Friday Favorites - Enrichment (6/13)

I took a tiny break from blogging this past week. It was almost like a working vacation, but a fun working vacation. I did two interviews and my sister got married. The wedding was beautiful and we DIYed a lot of the decorations. It was a lot of work, but I've never seen anything more spectacular. I can't wait to see the pictures from the wedding, just as I am excited to hear back from my interviews. Cross your fingers!

Now back to it! 

For this week's Friday Favorites, I wanted to talk about my inspirations for enrichment activities. The science teachers at the school where I was placed for student teaching were the queens of enrichment. They have really inspired me to think outside of the box when it comes to enrichment.

1. Reteach/Relearn/Enrich - After a test at the end of a unit, you can separate the students by mastery levels. Set a grade as a level for mastery. All of the students that make above that grade get to complete enrichment/extension activities. The students that make below the set mastery level will complete a reteach/relearn activity that goes back to the basics. 

2. Leveling your classes - This option takes a lot more coordination if you want it to have a greater impact. For this to happen, you have to coordinate with other teacher that teach the same grade and subject at your school. You can take benchmark data or unit test data and create as many leveled groups as there are teachers. Each group will be put into a different classroom, depending upon their mastery level or their background knowledge. This allows for more individualized instruction. This shouldn't be used for every unit though. We tried this on a more difficult unit, and it worked wonders. 

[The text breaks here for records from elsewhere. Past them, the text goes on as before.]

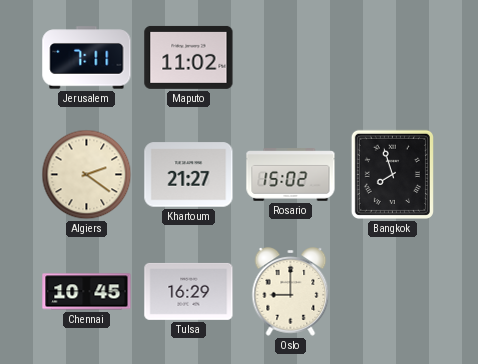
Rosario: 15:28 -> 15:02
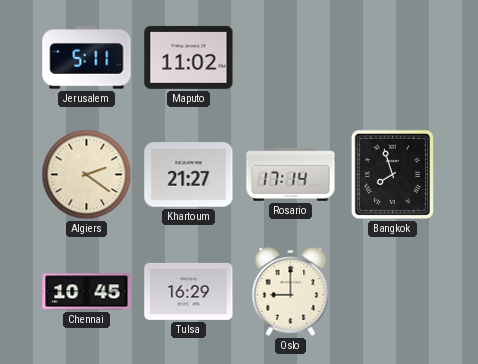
Jerusalem: 7:11 -> 5:11
Rosario: 15:02 -> 17:14
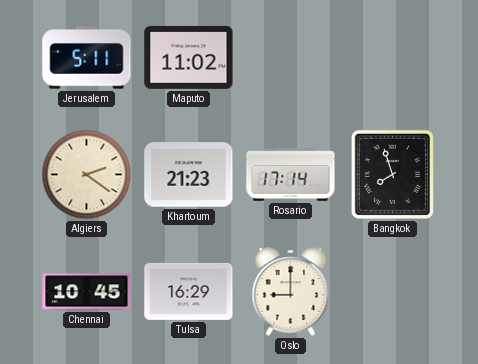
Khartoum: 21:27 -> 21:23
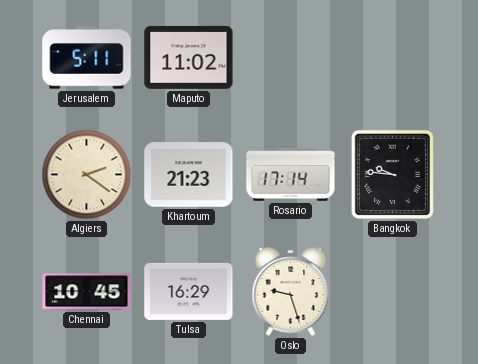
Bangkok: 7:57 -> 9:46
Oslo: 9:00 -> 9:27
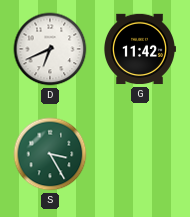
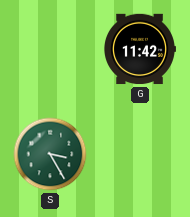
D: 6:41 -> none
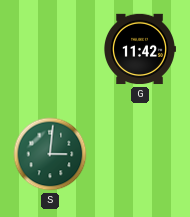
S: 3:25 -> 3:01
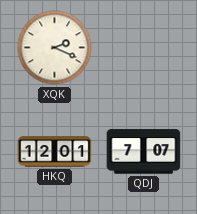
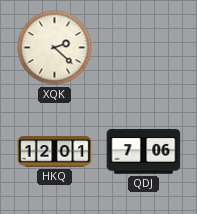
XQK: 2:19 -> 2:22
QDJ: 7:07 -> 7:06
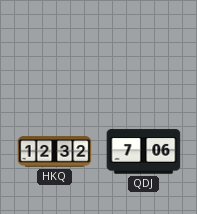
XQK: 2:22 -> none
HKQ: 12:01 -> 12:32
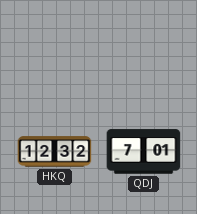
QDJ: 7:06 -> 7:01
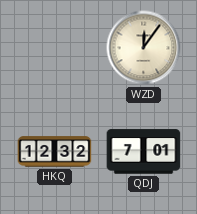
WZD: none -> 12:06
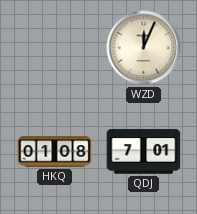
WZD: 12:06 -> 12:04
HKQ: 12:32 -> 01:08
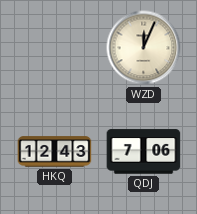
HKQ: 01:08 -> 12:43
QDJ: 7:01 -> 7:06
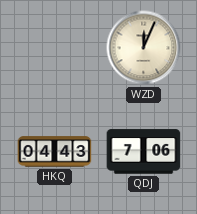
HKQ: 12:43 -> 04:43
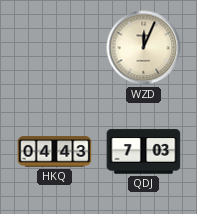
QDJ: 7:06 -> 7:03
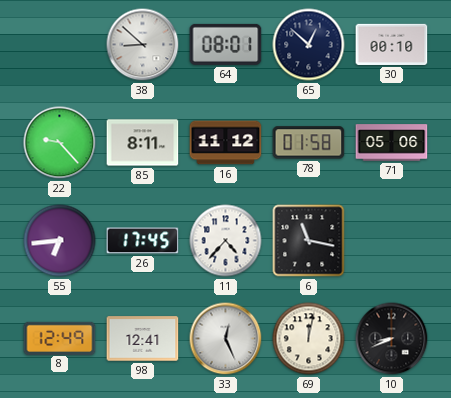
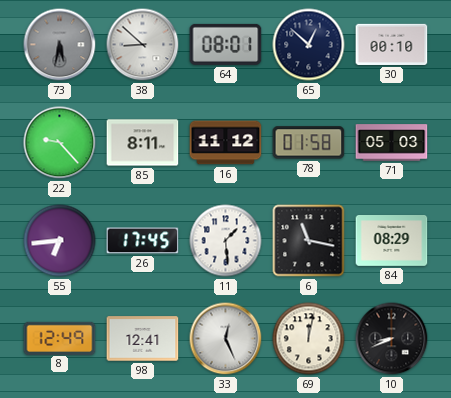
73: none -> 5:32
71: 05:06 -> 05:03
11: 4:37 -> 1:29
84: none -> 08:29
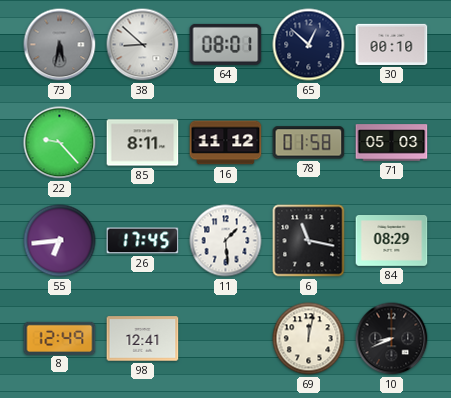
33: 12:26 -> none
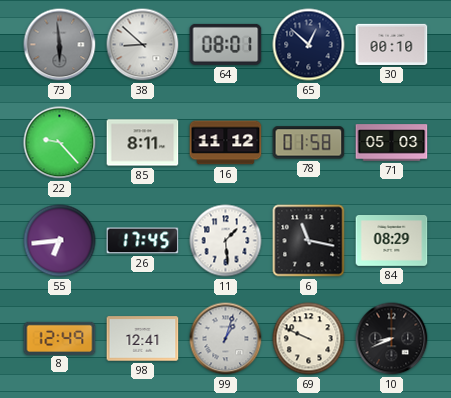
73: 5:32 -> 5:59
99: none -> 1:03
69: 12:02 -> 9:49
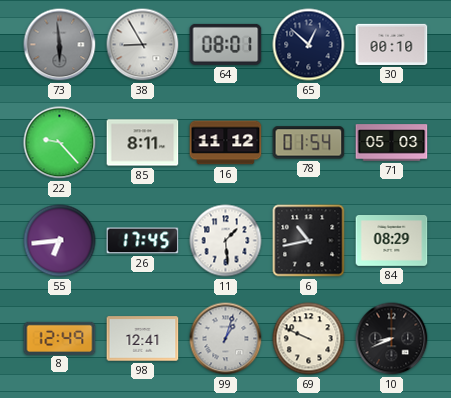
38: 8:52 -> 8:55
78: 01:58 -> 01:54
6: 11:17 -> 10:43
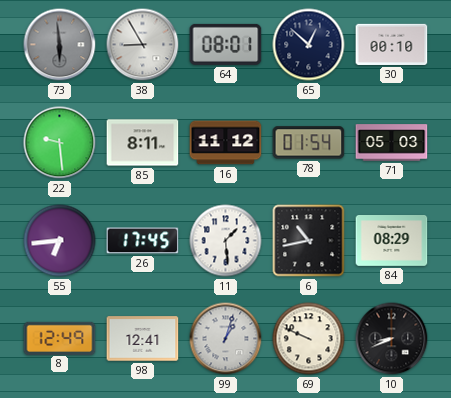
22: 9:23 -> 9:29
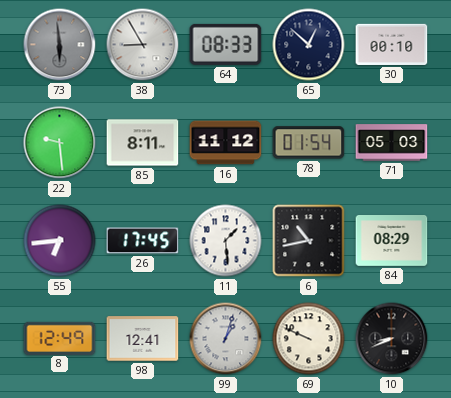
64: 08:01 -> 08:33
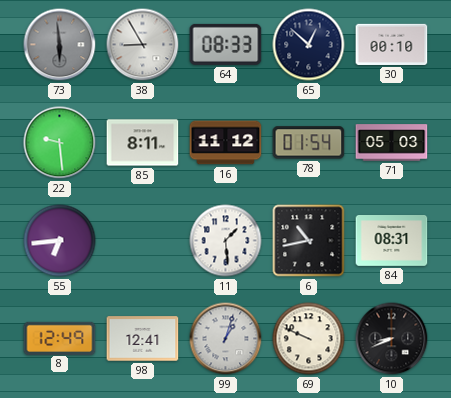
26: 17:45 -> none
84: 08:29 -> 08:31
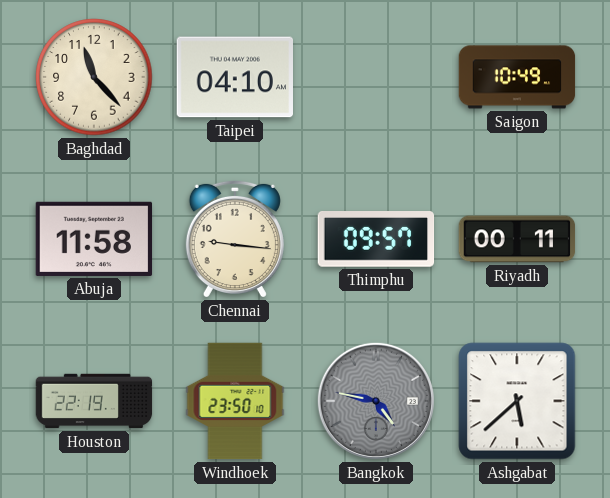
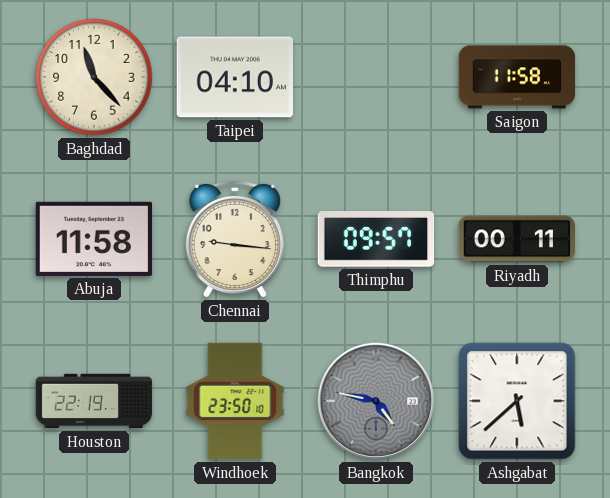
Saigon: 10:49 -> 11:58
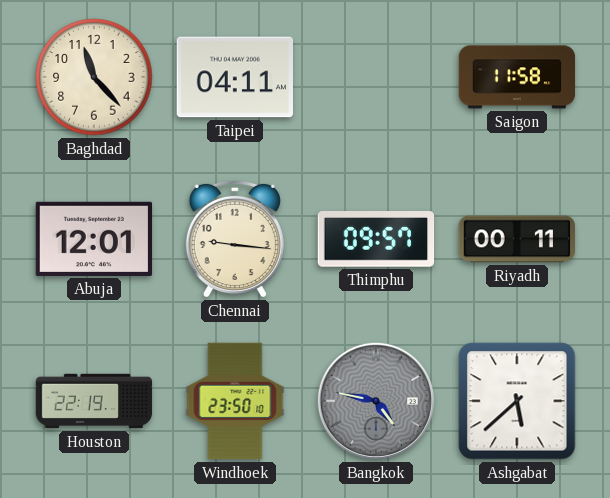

3. Create an enrichment box - This is also a pretty cool idea floating around Pinterest. Create activities that extend information learned, or that goes back to the basics on learned concepts. Then create an enrichment plan for each student that coordinates with the activities in your enrichment box. You can create an enrichment plan based on students' test scores or interests. When students have free time, they work on their enrichment plan.

Final thoughts... Use Mastery Connect for quick grading. It will also organize your data for you. Just be sure to scan the students' responses twice because sometimes it doesn't grade correctly the first time.